Trump mal saíra do baile anos 50, e as mulheres do século XXI já estavam nas ruas anunciando que vão enguiçar esse trator
(O Globo, 28/01/2017 – acesse no site de origem)
Resistir é preciso. Foi essa a mensagem da Marcha das Mulheres, uma inédita manifestação, simultânea em cinco continentes, contra a brutalidade com que o novo presidente dos Estados Unidos insiste em humilhá-las. E não só a elas.
Trump mal saíra do seu baile estilo anos 50, e as mulheres do século XXI já estavam nas ruas anunciando que vão enguiçar esse trator, movido a atraso e ódio, que ameaça esmagar seus direitos duramente conquistados. Madonna pegou o microfone e avisou: “Lutamos pela liberdade de sermos o que somos e de sermos iguais. Vamos manifestar juntos porque assim, a cada passo da travessia dessa escuridão, dessa era da tirania que é o governo Trump, não teremos medo”.
A Marcha das Mulheres que se espalhou por centenas de cidades americanas e do mundo foi uma irrupção do inesperado. Pelo seu imenso porte, uma surpresa, até mesmo para quem a convocou. E uma aula de democracia contemporânea, do modo de fazer política em tempos de internet e globalização, quando cada um decide em seu foro íntimo que luta quer lutar e joga no mundo sua convocatória. Uma advogada aposentada criou um perfil no Facebook convocando à marcha. Recebeu uma avalanche de adesões. A indignação individual floresceu em ação coletiva.

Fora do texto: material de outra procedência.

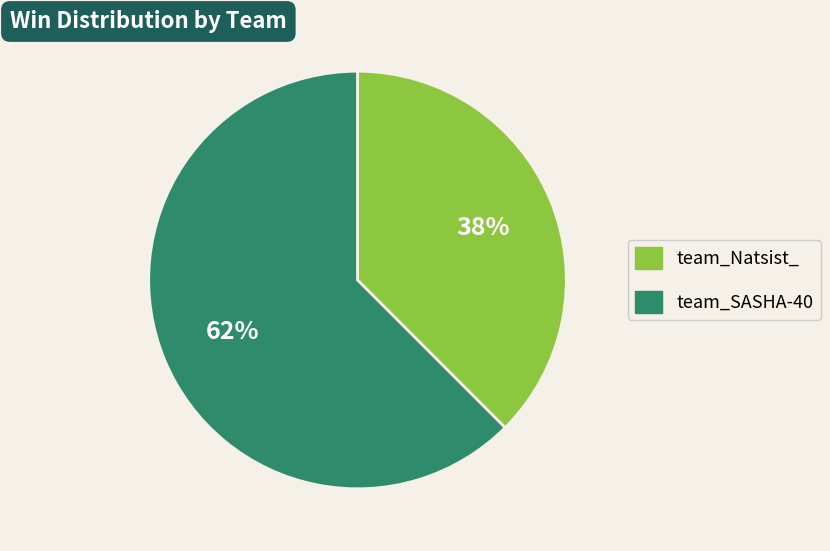

How many slices are in this pie chart?

2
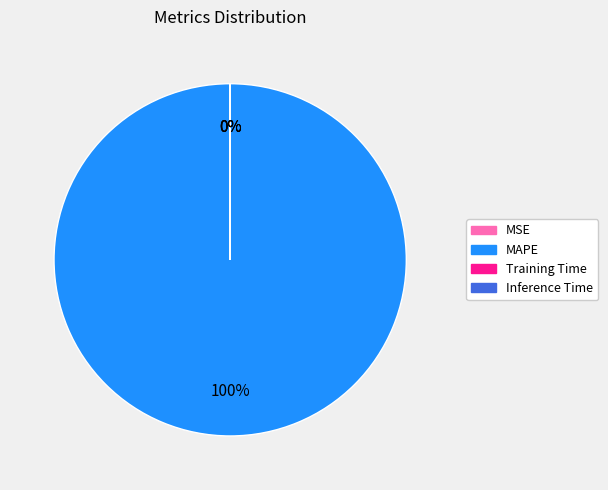

The Training Time slice represents 7% of the pie. True or false?

False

Vai ser um duro enfrentamento. Afinal, as mulheres são persistentes. Vêm quebrando um paradigma milenar que lhes negava o reconhecimento de sua plena humanidade. Conquistaram direitos de que não estão dispostas a abrir mão e forjaram uma ideia clara do seu lugar no mundo contemporâneo. Espalhadas em todos os continentes, estão em todas as casas, são mães de família, profissionais, cientistas, juízas, celebridades, anônimas. De todas as cores, idades e nacionalidades. São metade da humanidade. O homem mais poderoso da Terra, que exprime um genuíno desprezo por elas, não contava com um adversário dessa envergadura, saindo de cada porta. Seu arsenal nuclear, seus agentes da CIA podem pouco contra elas, que mostram a cara e dizem nas ruas sua indignação. As mulheres em movimento são como a floresta que assombrou Macbeth.
Elas sabem por que o conservadorismo as tem na mira. Um dos ingredientes principais desse veneno é o inconformismo com a perda da supremacia dos homens nas famílias e nos múltiplos espaços da sociedade trazida pela emancipação das mulheres. Sentindo o chão fugir debaixo dos pés, os Trumps da vida querem ressuscitar um mundo em agonia. São eles que se sentem mais atingidos e roubados em suas prerrogativas de autoridade, justamente esses que se habituaram a ter nelas o par perfeito, as bonecas para dançar “My way”, elas que não faziam caminho nenhum, que não iam a parte alguma.
Como conviver agora com mulheres que sabem o que querem e o que não querem, falam com voz própria, afirmam o direito sobre seu próprio corpo e desejo, que levam à prisão espancadores e estupradores? E ainda ousam se candidatar à Presidência dos Estados Unidos! Tudo isso vira de pernas para o ar o mundo em que esses homens estavam instalados, como um direito natural, imutável. A reação vem amadurecendo há muito tempo e se personificou agora, de forma caricatural no presidente recém-eleito dos Estados Unidos. Faz parte da caricatura acreditar que piadas obscenas, gestos agressivos, insultos e ameaças intimidariam e calariam as mulheres. Mas as ruas se coloriram no primeiro grande gesto de resistência a esses tempos de trevas. As mulheres foram as primeiras a protestar defendendo seus direitos e o de todos os que foram agredidos, em nome da civilização por quem se sentem responsáveis e que querem construir com direitos humanos, liberdades individuais e equilíbrio do planeta. Arrastaram multidões.
Fica um alerta: no Brasil também estamos em risco. Uma assustadora onda conservadora, inconformada com o avanço das liberdades, ameaça fazer a História retroceder. No apodrecido Congresso Nacional, um amálgama de fanatismo religioso, bancada da bala e parlamentares de extrema-direita aproveita o campo de ruínas em que se transformou o sistema político para tentar reverter os direitos conquistados nas ultimas décadas por mulheres e gays, para coibir o avanço da ciência e difundir nas escolas teorias criacionistas.
Não se minimize o perigo dessa aliança sombria. Humanistas que somos, temos o mau hábito de não acreditar em catástrofes. Poucos acreditaram no pesadelo Trump. Quem quer acordar no pesadelo que seria o triunfo dessa aliança? Antes que esse fantasma se materialize, é provável que tenhamos, nós também, que sair às ruas. Resistir é preciso.